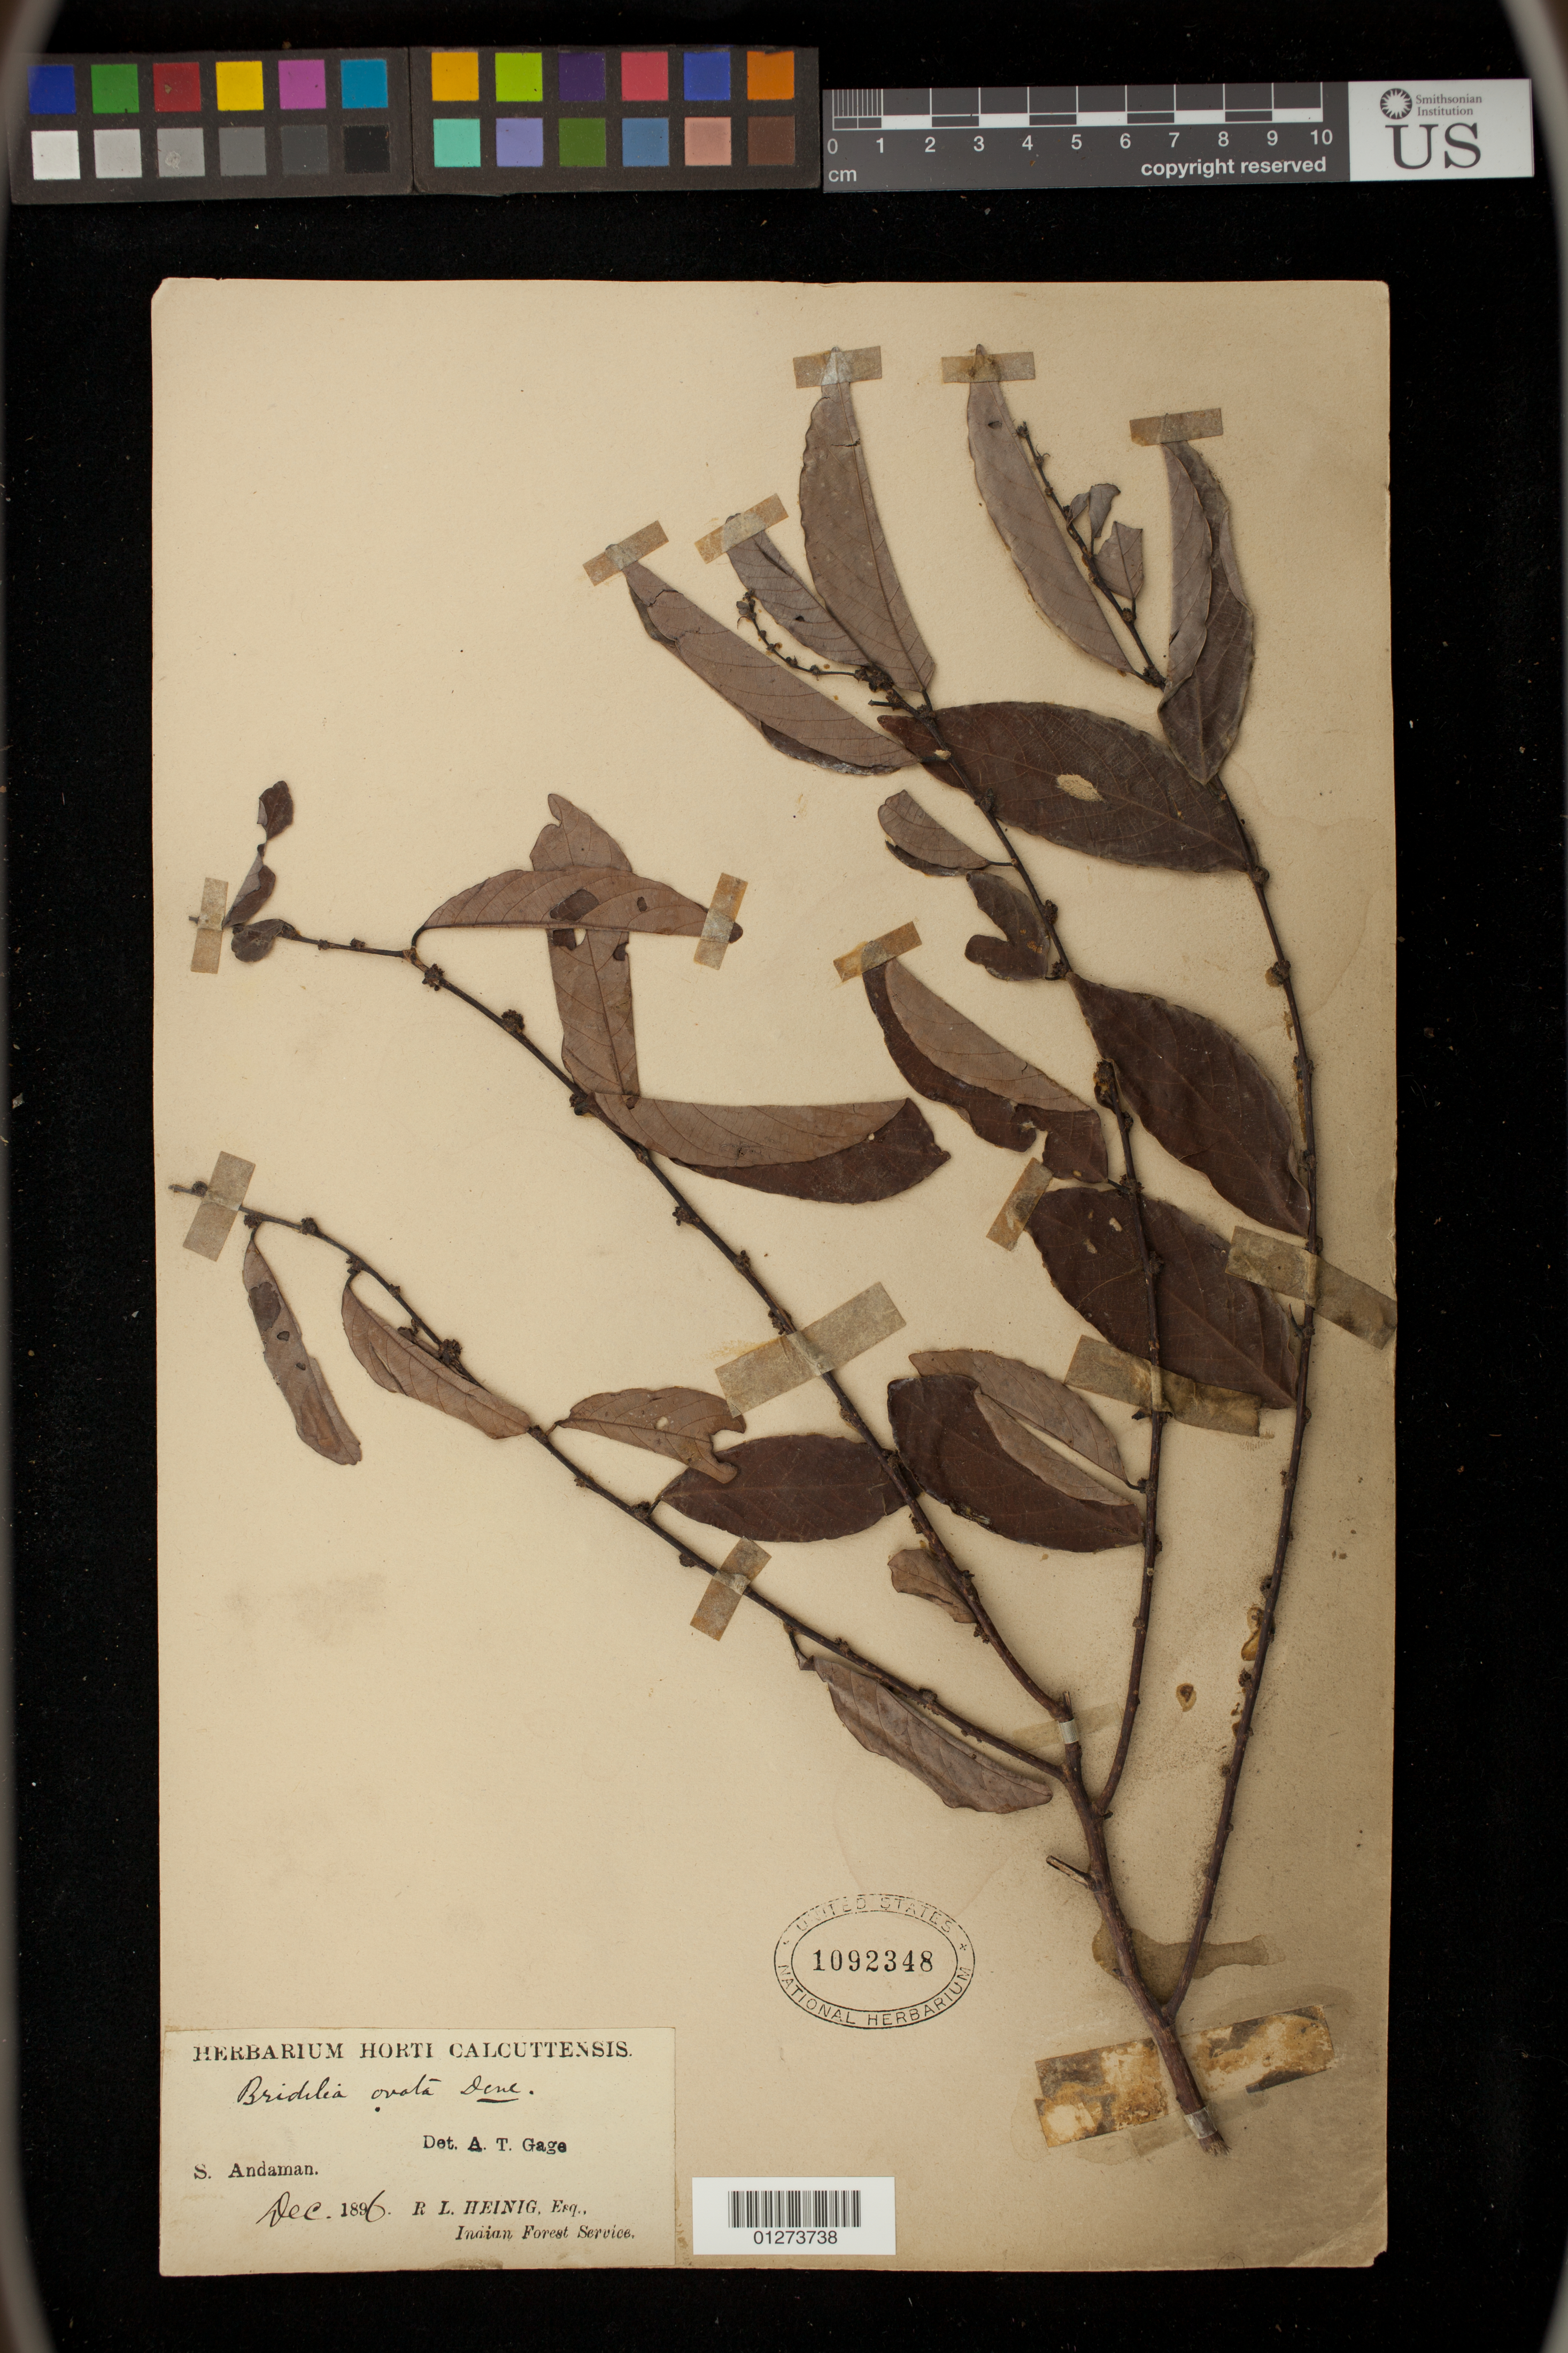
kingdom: Plantae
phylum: Tracheophyta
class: Magnoliopsida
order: Malpighiales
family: Phyllanthaceae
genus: Bridelia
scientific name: Bridelia ovata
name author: Decne.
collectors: R. Heinig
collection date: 1896-12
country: India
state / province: Andaman and Nicobar Islands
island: South Andaman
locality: S. Andaman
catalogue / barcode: US 1092348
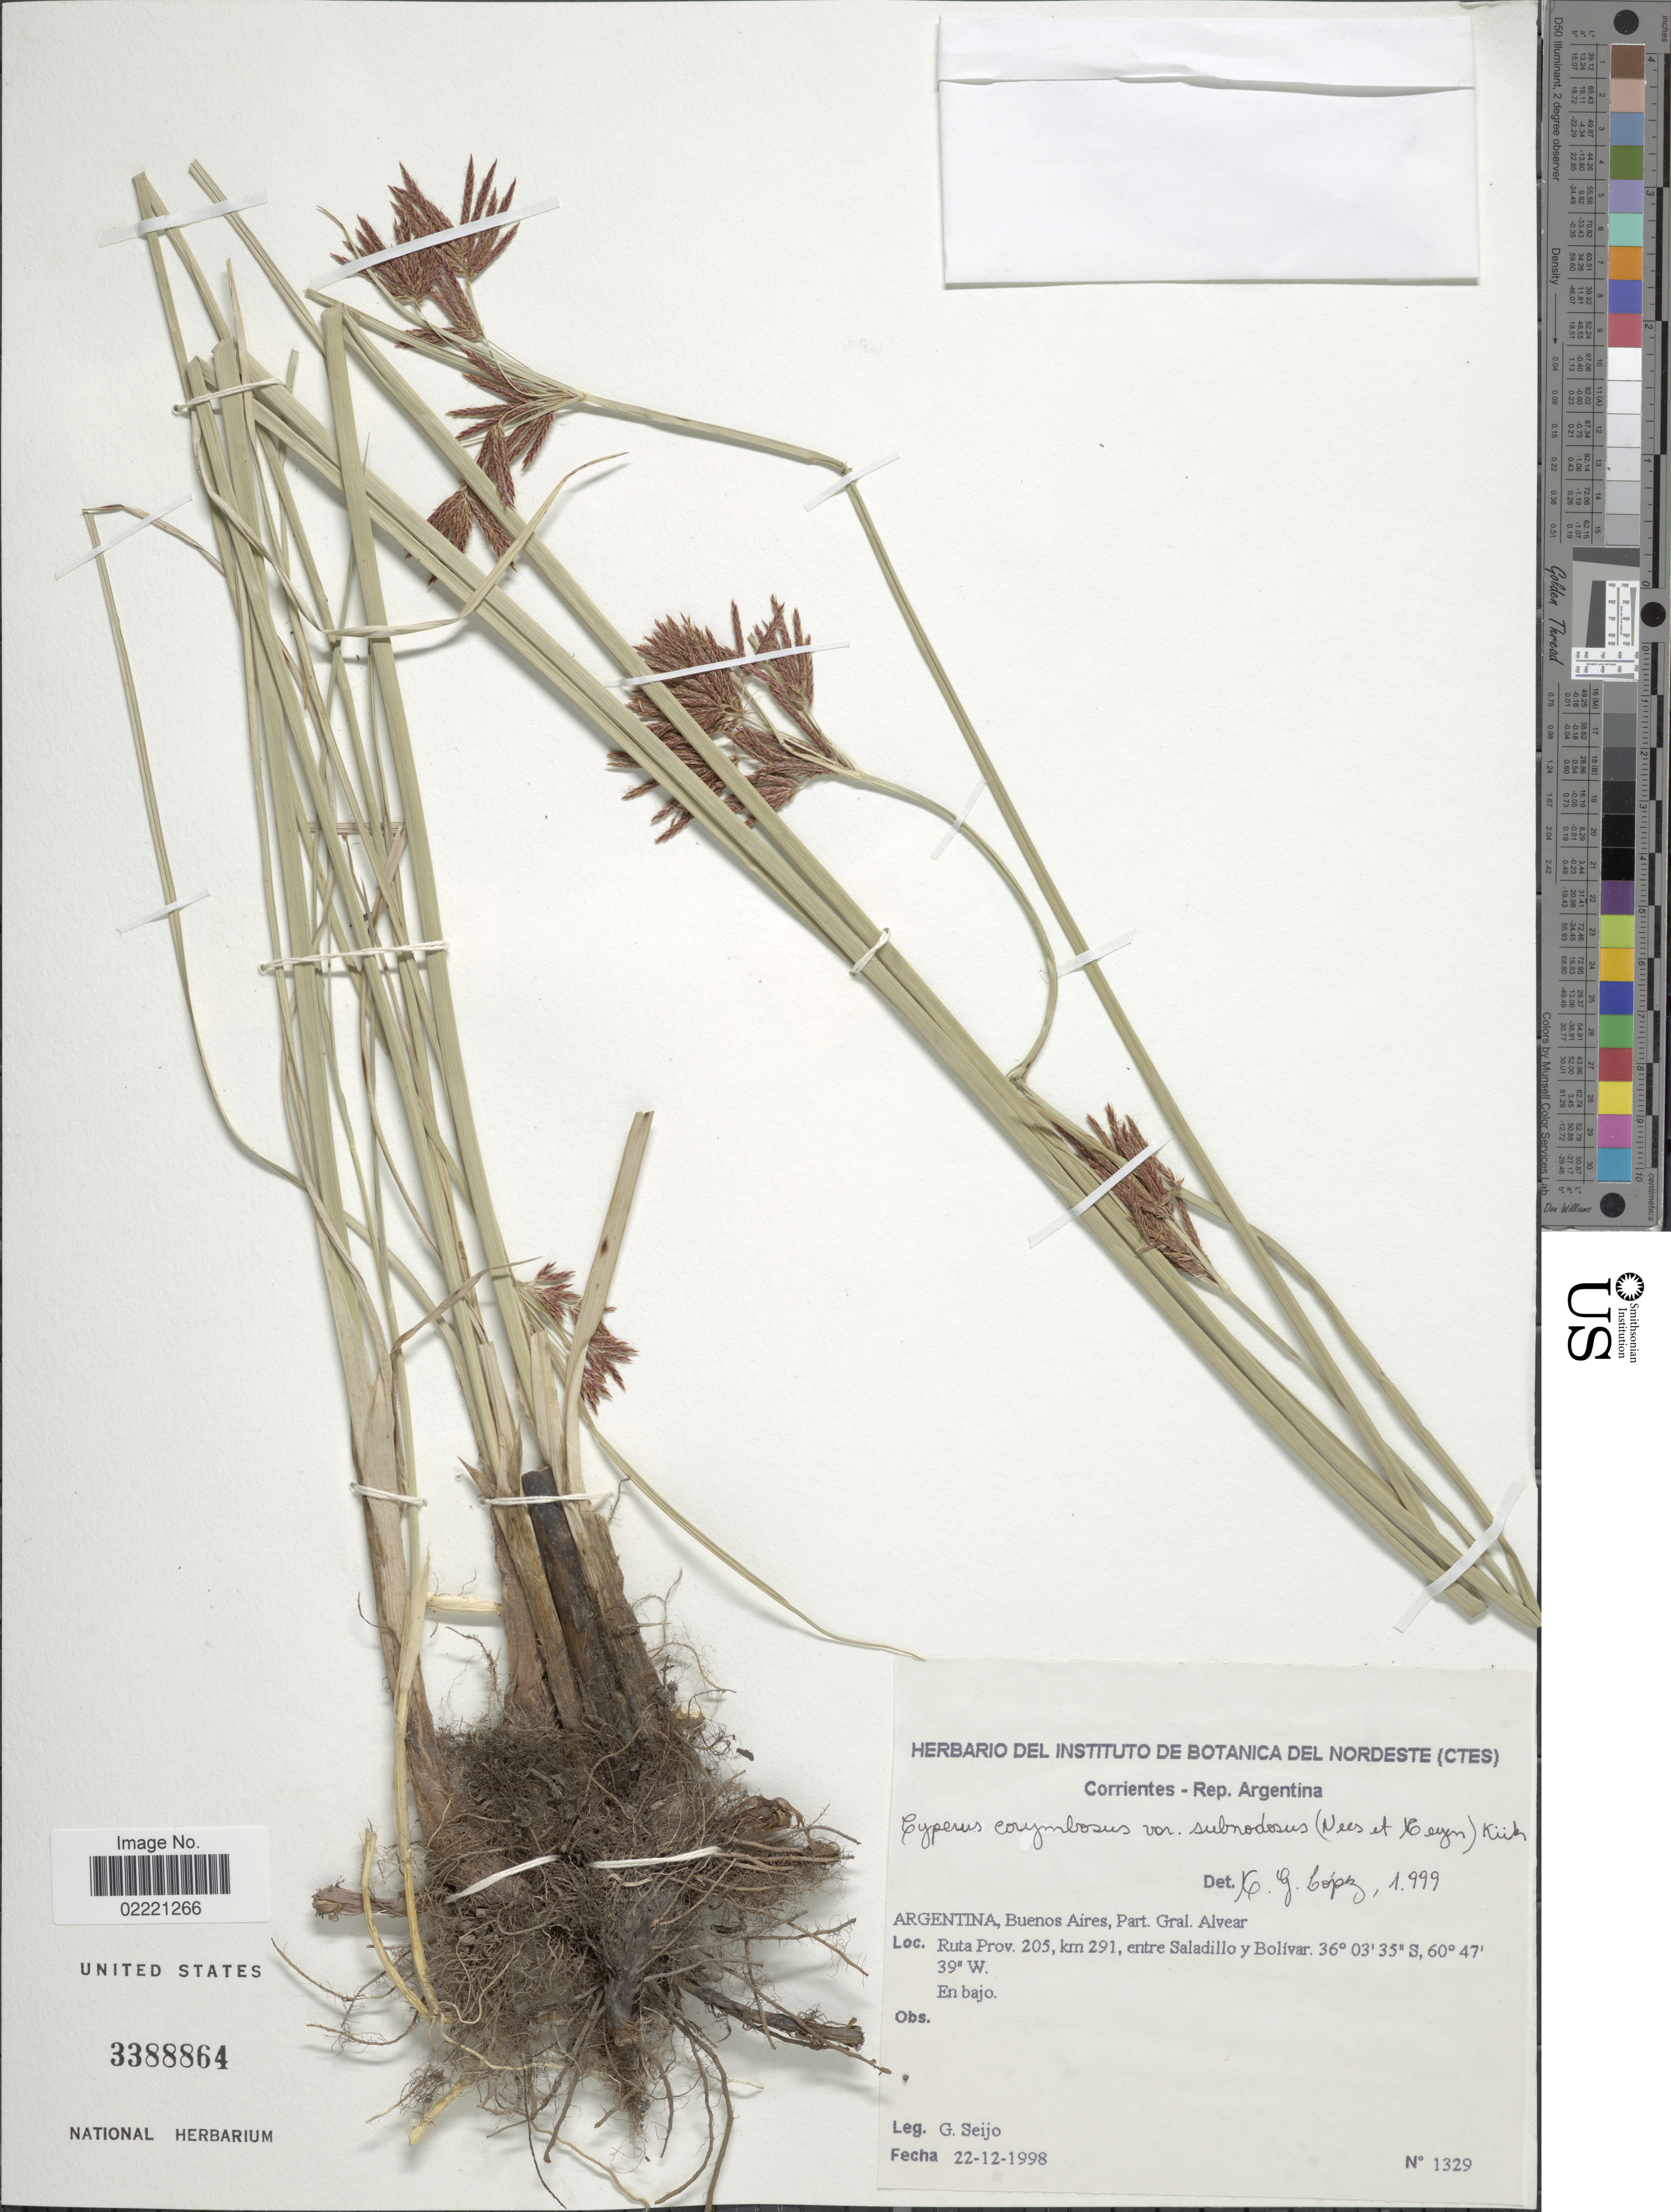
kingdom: Plantae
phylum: Tracheophyta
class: Liliopsida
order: Poales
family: Cyperaceae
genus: Cyperus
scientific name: Cyperus corymbosus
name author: Rottb.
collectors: G. Seijo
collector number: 1329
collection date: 1998-12-22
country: Argentina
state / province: Buenos Aires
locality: Part. Gral. Alvear, Ruta Prov. 205, km 291, entre Saladillo y Bolivar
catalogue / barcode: US 3388864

------

Give the lines above again with every "locality" changed to "place" and nothing else altered. Leave the pictures out.

kingdom: Plantae
phylum: Tracheophyta
class: Magnoliopsida
order: Malpighiales
family: Phyllanthaceae
genus: Bridelia
scientific name: Bridelia ovata
name author: Decne.
collectors: R. Heinig
collection date: 1896-12
country: India
state / province: Andaman and Nicobar Islands
island: South Andaman
place: S. Andaman
catalogue / barcode: US 1092348
kingdom: Plantae
phylum: Tracheophyta
class: Liliopsida
order: Poales
family: Cyperaceae
genus: Cyperus
scientific name: Cyperus corymbosus
name author: Rottb.
collectors: G. Seijo
collector number: 1329
collection date: 1998-12-22
country: Argentina
state / province: Buenos Aires
place: Part. Gral. Alvear, Ruta Prov. 205, km 291, entre Saladillo y Bolivar
catalogue / barcode: US 3388864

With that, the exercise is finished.